# [WORK REQUIRED]
Nothing but the lines from the one with "left eye: (302, 551)" down to the one with "left hip: (632, 616)" should be returned, exactly and with both ends included, from the material below.

※ ※ ※

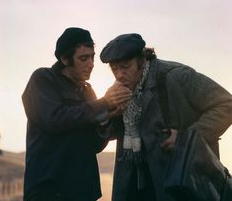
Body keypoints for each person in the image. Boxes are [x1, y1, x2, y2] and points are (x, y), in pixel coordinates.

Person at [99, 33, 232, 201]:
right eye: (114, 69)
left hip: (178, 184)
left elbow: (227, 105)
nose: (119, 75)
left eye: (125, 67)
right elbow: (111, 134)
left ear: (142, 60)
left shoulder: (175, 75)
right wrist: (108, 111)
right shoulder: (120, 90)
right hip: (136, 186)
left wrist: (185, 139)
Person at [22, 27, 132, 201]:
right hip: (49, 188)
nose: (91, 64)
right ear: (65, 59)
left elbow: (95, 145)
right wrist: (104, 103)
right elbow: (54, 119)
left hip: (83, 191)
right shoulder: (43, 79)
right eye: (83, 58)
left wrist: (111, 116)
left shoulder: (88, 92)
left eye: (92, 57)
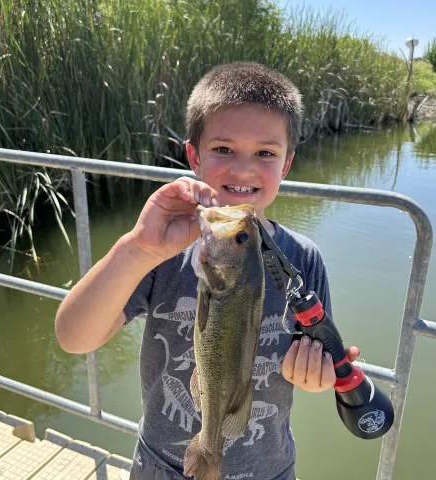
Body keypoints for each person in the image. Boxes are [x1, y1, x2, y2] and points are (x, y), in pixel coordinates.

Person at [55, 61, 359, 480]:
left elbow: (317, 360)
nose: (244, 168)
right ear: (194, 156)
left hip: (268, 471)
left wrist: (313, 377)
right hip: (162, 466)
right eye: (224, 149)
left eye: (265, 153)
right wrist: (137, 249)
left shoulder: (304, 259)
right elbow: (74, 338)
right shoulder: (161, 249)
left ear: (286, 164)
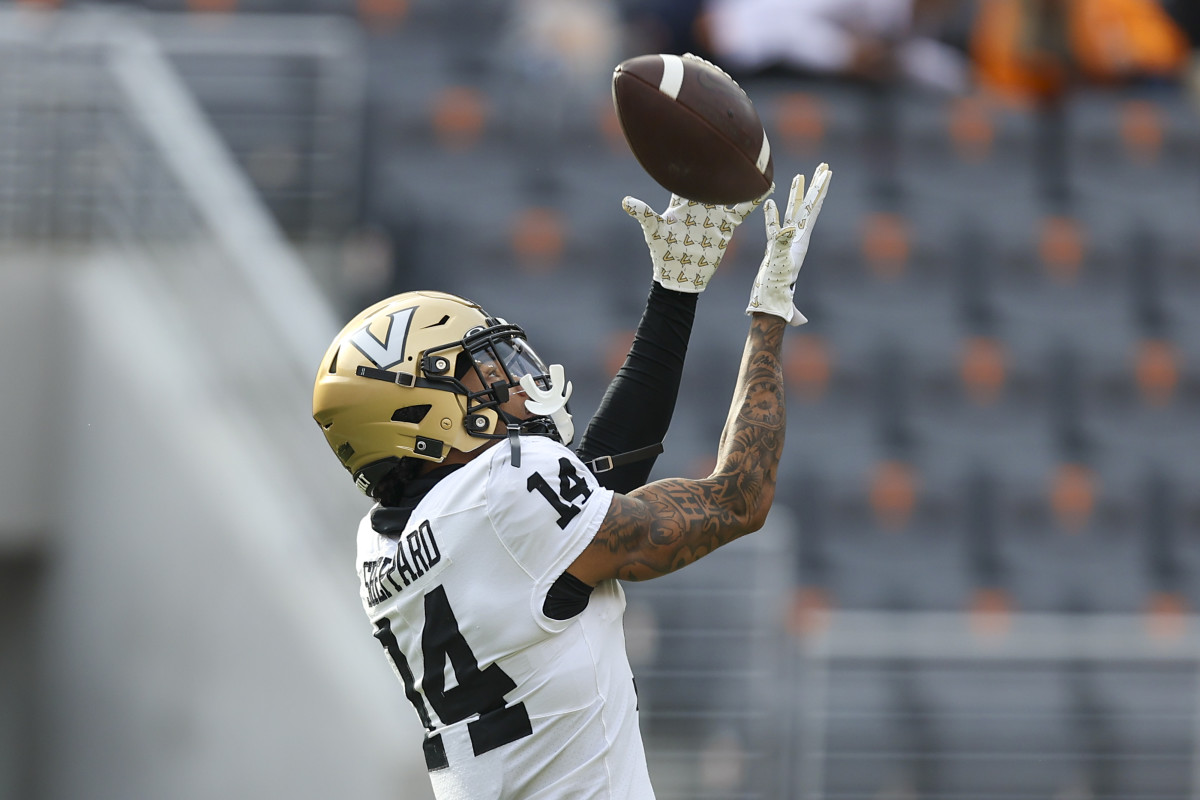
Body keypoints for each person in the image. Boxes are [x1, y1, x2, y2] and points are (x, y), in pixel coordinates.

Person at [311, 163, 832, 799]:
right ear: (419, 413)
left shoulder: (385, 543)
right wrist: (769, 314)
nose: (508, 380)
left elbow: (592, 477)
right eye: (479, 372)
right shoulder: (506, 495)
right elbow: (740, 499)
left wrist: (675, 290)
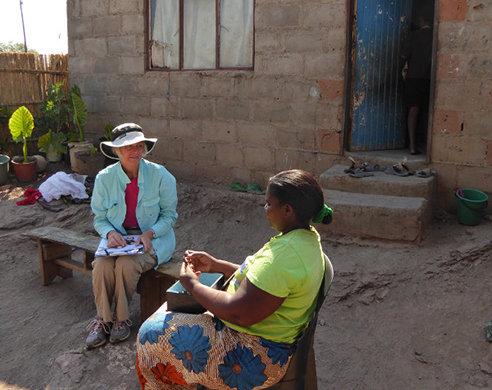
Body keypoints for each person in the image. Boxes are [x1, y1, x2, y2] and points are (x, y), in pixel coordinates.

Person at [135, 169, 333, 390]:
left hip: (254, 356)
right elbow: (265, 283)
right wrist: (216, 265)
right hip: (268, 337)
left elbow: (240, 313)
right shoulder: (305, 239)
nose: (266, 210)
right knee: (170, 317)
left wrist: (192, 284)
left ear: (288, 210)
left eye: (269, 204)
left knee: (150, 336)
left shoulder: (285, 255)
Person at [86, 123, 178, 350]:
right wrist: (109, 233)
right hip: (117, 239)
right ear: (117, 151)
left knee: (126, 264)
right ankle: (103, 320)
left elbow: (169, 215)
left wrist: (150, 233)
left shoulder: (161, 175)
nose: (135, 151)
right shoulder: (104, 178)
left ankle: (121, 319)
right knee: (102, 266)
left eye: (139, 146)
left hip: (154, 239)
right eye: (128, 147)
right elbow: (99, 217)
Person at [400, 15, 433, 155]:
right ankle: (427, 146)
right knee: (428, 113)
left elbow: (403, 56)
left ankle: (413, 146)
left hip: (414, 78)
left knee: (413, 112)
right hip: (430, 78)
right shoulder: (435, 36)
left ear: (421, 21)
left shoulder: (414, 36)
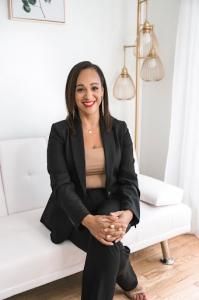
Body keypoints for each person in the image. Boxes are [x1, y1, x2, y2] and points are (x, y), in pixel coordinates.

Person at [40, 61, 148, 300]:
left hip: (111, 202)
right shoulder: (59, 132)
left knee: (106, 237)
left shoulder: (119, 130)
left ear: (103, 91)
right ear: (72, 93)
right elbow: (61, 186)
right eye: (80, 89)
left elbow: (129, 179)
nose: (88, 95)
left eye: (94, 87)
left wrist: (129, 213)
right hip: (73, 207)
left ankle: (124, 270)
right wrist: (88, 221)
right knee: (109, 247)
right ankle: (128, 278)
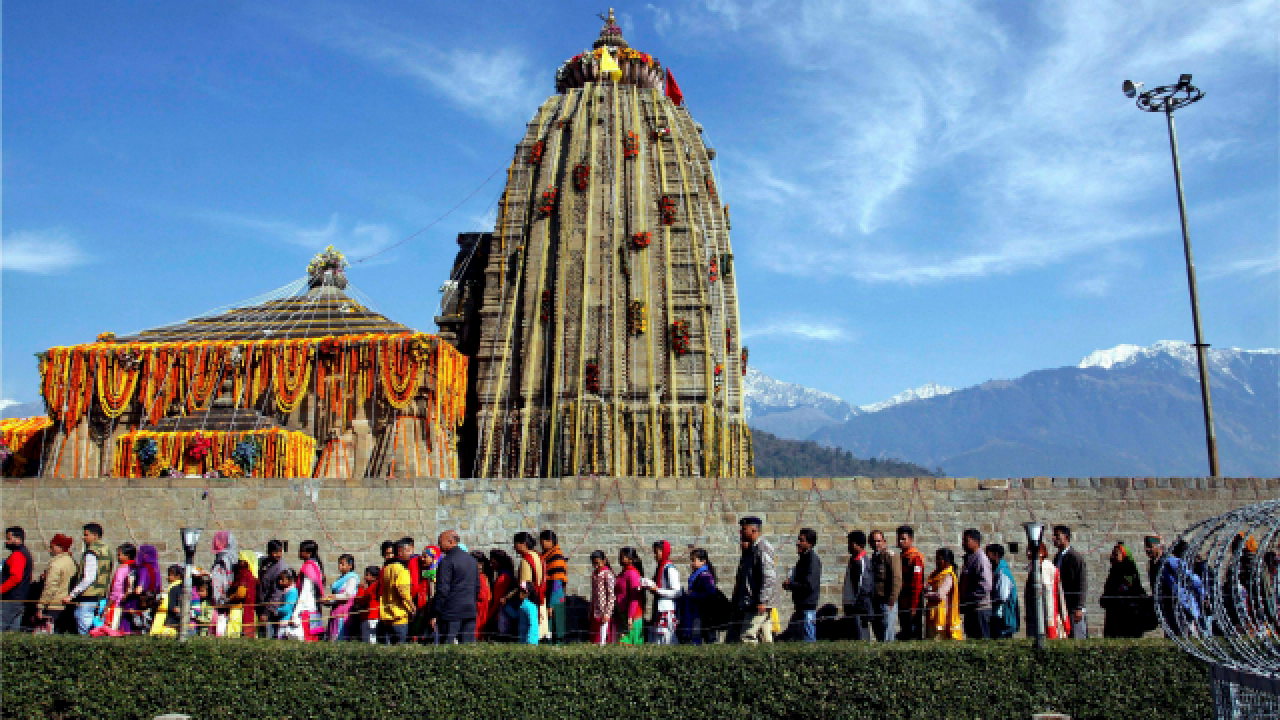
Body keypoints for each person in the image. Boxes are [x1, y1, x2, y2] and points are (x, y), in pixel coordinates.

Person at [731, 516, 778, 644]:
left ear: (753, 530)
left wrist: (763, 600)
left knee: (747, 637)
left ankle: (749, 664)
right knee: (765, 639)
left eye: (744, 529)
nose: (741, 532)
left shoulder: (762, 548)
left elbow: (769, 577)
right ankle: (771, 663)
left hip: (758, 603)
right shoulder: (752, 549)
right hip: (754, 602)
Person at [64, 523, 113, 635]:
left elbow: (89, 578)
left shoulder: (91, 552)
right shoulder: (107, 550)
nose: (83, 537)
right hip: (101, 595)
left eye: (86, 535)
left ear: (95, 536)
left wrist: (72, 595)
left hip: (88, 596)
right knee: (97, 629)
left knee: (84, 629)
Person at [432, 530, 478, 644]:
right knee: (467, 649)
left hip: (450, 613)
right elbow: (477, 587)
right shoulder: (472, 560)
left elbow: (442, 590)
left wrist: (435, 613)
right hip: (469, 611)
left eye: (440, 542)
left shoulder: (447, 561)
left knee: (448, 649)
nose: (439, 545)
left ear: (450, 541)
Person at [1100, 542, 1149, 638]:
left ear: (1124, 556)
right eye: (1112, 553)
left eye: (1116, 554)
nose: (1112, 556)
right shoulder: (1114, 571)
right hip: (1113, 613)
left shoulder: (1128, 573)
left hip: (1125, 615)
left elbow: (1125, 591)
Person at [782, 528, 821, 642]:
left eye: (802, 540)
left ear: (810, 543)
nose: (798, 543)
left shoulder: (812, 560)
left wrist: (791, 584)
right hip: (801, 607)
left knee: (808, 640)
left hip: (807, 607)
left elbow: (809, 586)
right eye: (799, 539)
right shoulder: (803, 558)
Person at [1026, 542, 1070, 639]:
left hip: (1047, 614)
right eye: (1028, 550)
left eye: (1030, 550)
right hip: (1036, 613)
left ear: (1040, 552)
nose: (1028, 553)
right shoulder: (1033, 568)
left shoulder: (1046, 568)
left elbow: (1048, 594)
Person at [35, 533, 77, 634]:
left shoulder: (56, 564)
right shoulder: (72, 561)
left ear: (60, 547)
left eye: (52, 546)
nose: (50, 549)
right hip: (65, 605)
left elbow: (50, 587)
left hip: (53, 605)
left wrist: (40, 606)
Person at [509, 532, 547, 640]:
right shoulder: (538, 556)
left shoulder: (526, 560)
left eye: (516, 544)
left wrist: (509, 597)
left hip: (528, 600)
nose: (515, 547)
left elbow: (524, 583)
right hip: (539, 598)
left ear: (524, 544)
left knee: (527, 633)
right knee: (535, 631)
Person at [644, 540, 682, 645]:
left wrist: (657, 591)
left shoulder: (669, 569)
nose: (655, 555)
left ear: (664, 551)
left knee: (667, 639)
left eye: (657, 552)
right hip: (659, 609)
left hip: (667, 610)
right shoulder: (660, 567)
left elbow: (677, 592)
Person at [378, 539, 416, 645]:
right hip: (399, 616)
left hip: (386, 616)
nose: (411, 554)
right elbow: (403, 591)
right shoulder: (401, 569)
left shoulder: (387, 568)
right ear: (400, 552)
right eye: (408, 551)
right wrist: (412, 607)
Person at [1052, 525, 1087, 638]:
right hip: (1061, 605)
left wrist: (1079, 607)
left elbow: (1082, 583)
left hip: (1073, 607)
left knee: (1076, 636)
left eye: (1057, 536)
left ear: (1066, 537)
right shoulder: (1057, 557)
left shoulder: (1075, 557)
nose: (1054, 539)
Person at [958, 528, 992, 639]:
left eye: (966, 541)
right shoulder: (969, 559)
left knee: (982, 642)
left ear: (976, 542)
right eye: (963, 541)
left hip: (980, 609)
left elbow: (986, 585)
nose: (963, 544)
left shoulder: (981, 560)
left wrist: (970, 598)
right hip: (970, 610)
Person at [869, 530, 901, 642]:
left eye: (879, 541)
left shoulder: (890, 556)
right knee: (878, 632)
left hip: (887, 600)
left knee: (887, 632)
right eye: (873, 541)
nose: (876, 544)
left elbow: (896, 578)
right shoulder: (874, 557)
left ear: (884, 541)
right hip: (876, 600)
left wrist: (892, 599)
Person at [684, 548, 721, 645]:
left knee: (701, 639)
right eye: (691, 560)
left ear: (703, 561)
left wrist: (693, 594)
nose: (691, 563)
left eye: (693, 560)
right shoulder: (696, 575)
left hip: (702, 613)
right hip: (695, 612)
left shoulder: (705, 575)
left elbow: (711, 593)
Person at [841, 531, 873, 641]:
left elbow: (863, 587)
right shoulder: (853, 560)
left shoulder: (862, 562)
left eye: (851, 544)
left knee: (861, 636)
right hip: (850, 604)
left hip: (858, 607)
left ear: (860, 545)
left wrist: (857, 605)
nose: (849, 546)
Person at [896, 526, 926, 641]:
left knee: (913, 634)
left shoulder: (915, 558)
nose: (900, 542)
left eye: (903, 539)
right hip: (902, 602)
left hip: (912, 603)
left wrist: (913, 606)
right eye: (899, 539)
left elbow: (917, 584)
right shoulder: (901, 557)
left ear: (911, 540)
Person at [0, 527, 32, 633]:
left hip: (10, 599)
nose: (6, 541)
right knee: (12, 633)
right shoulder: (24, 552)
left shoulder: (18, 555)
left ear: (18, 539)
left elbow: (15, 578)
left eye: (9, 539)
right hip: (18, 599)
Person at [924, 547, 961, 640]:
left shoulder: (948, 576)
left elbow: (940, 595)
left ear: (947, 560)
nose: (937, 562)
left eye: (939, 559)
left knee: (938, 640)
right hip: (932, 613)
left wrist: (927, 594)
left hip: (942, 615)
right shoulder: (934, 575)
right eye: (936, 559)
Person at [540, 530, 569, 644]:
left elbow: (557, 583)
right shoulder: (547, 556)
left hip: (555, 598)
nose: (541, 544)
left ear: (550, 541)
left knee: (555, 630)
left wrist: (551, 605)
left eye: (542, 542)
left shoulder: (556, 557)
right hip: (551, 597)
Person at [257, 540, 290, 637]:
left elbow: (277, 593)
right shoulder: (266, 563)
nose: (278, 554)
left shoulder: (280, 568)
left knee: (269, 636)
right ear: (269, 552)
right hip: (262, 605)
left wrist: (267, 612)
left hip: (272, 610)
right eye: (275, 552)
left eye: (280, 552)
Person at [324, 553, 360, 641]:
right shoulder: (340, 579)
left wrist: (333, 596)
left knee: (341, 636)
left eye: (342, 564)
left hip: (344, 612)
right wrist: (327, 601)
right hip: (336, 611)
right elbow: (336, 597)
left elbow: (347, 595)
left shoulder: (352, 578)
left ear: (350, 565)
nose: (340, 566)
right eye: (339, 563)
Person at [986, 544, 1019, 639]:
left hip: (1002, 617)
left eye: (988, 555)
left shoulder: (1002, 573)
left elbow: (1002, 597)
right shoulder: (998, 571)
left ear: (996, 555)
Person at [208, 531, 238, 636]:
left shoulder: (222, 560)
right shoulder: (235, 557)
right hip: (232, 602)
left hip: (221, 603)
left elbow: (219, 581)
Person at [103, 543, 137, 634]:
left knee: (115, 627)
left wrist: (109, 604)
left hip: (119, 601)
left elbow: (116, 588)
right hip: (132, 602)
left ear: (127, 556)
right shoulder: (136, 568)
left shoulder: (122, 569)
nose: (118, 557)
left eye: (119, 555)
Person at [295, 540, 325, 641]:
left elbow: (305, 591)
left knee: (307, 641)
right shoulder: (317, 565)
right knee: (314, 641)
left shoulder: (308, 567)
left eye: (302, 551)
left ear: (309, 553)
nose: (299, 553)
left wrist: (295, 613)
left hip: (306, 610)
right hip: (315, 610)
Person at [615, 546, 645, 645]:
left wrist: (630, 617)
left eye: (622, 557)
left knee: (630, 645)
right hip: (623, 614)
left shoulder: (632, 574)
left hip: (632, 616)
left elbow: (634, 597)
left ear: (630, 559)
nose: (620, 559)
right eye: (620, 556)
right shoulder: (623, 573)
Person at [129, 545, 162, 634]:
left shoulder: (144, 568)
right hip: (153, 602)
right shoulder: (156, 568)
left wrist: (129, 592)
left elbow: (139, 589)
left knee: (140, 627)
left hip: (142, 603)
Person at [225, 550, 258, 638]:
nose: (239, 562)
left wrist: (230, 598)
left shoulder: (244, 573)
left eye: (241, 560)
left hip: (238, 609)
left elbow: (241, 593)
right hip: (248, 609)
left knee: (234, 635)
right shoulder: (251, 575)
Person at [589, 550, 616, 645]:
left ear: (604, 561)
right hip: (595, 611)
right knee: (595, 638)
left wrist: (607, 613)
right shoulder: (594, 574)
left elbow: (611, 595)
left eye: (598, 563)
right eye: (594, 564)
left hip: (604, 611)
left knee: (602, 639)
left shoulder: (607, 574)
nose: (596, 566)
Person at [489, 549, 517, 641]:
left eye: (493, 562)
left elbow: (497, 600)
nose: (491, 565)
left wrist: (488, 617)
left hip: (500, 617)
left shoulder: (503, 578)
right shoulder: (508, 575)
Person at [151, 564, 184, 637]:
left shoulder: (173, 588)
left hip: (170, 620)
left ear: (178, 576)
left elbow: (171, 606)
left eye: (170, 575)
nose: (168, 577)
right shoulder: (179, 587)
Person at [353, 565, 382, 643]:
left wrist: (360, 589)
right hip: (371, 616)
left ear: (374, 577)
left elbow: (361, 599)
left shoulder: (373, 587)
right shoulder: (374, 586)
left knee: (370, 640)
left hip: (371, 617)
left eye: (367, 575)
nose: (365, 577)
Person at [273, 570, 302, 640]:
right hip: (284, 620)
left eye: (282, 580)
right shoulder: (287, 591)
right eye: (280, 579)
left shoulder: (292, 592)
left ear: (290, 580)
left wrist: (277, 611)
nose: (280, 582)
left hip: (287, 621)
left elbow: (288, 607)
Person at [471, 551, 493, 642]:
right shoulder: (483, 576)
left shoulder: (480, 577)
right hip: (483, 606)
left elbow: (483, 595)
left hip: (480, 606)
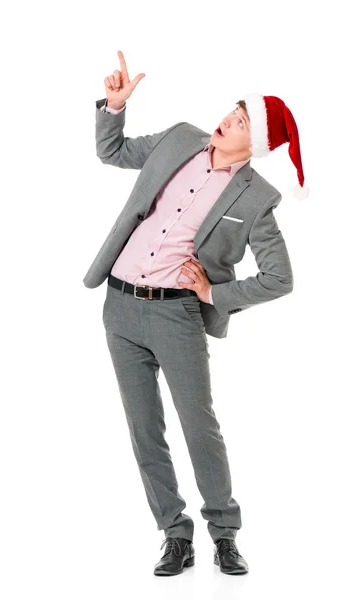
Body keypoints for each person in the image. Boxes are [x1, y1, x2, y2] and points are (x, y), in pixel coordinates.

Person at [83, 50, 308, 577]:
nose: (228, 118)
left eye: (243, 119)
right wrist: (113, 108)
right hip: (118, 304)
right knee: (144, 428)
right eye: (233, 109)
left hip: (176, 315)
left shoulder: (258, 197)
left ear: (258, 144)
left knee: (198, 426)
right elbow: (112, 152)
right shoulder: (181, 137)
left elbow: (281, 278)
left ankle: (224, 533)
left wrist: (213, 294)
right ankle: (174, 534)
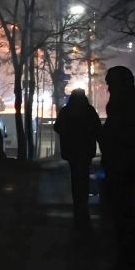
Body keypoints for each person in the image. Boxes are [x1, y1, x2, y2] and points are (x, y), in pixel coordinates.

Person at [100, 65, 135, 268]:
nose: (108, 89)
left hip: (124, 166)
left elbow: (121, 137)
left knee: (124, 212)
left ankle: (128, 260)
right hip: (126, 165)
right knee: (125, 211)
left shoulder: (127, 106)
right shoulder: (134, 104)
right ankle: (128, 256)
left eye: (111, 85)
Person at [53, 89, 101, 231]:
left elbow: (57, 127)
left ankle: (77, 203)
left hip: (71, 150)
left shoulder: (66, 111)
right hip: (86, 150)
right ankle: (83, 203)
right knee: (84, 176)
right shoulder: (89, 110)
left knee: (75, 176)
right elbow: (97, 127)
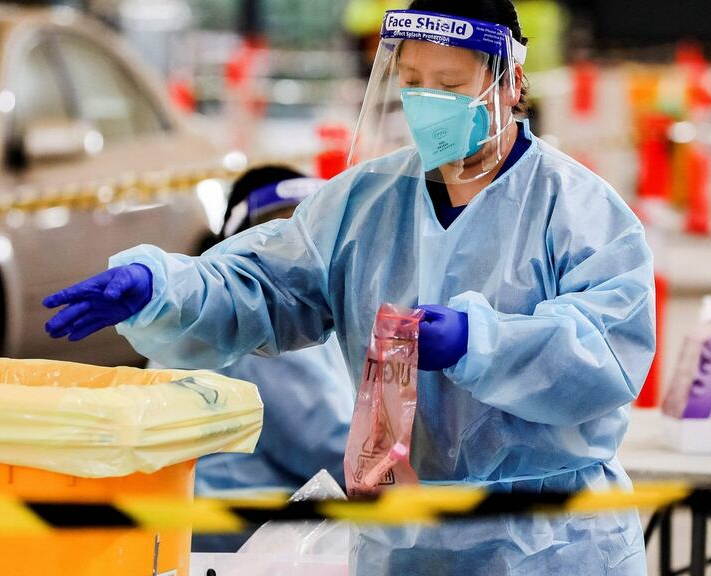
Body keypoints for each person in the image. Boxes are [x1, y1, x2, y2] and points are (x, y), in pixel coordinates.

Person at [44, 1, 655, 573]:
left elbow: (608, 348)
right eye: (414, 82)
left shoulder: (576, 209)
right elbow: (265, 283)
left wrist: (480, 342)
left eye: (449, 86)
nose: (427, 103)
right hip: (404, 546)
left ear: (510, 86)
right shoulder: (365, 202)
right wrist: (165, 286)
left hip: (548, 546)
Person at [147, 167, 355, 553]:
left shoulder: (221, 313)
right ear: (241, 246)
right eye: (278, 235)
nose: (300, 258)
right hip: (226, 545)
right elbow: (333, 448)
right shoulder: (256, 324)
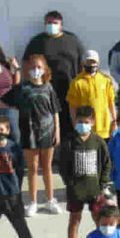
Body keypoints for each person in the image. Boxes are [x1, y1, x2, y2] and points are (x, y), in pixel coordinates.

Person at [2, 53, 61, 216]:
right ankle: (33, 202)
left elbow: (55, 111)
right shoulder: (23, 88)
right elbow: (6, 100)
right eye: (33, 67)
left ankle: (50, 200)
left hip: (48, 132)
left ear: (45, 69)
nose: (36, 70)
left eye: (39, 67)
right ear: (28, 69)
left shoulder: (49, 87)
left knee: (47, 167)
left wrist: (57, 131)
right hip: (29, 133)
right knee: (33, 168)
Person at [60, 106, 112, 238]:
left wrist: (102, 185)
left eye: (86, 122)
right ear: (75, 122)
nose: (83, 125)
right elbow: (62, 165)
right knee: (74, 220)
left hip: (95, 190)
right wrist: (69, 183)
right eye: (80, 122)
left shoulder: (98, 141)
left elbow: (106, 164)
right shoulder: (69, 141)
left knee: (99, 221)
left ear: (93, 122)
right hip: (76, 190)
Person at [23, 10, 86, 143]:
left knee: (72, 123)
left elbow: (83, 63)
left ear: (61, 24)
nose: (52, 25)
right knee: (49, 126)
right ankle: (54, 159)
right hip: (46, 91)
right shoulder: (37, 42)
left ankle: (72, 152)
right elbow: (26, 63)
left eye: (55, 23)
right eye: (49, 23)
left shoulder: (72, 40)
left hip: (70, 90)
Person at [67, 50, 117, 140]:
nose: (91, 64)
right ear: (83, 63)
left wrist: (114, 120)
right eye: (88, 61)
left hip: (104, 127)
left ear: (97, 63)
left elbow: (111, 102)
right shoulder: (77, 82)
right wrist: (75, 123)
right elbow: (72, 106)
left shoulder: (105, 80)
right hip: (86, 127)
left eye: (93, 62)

※ ※ ※

# [YOUR RESPONSE]
left eye: (302, 551)
left ear: (309, 553)
nose: (299, 553)
left wrist: (295, 613)
left hip: (306, 610)
right hip: (315, 610)
Person at [615, 546, 645, 645]:
left wrist: (630, 617)
left eye: (622, 557)
left knee: (630, 645)
right hip: (623, 614)
left shoulder: (632, 574)
left hip: (632, 616)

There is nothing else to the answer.